That's exactly the dilemma. I always get envious when I see someone on you tube fixing a bike with a wall full of say neatly hanging Park Tools. Then I wonder how many of them would I actually use day to day or almost never.
 
a little more troubleshooting here (talking to myself!), using a longer gradual climb (15 minutes, around 600' climbed at a fairly steady 3-4%, no stops)

i figured out why the mahle data points are so ... irregularly spaced in the downloaded json files. it records a data point every time the bike moves a certain distance, not a certain interval of time. if you're going fast, this means a data point every 2-3 seconds... and if you're stopped, it means......... none. so a very slow hill climb will have data points only every 6-10 seconds!

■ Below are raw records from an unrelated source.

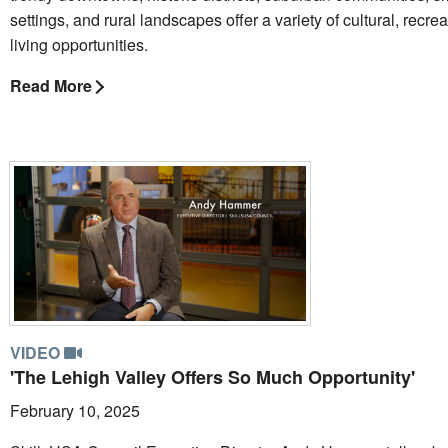
settings, and rural landscapes offer a variety of cultural, recre
living opportunities.
Read More
VIDEO
'The Lehigh Valley Offers So Much Opportunity'
February 10, 2025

simple work in g sheets to cross reference the timestamps in the mahle json to the timestamps in the tcx file from my preferred cycling app. data smoothed to 3 seconds since the mahle data isn't that granular and power meter data is spiky. you can see clearly here where i switched from eco to sport (about 40% in) and then from sport to turbo (about halfway) and then back out. the assist ratio is the green line, which varies from around 80% in eco (quite steady) to over 200% in sport. at the highest power leves the assist ratio isn't as steady since we're maxing out the potential assist of the x20 at this speed.

the difference between the x20 reading of rider power and the 4iiii power meter remains significant - 20% lower than actual. will be very interesting to see what happens when i replace the bottom bracket sensors.

mahleprecisionagain.jpg


to troubleshoot, i figured i'd compare cadence between the two sensors. they match, basically, wich small variations due to sampling rate. this isn't surprising since it's pretty easy to count how many times a magnet goes around, or how many times an accelerometer flips upside down :)

mahlecadence.jpg
 
That's exactly the dilemma. I always get envious when I see someone on you tube fixing a bike with a wall full of say neatly hanging Park Tools. Then I wonder how many of them would I actually use day to day or almost never.
I also envy those walls of beautiful blue Park tools. The other thing I'd wonder is who I'd get to put them all back on the wall.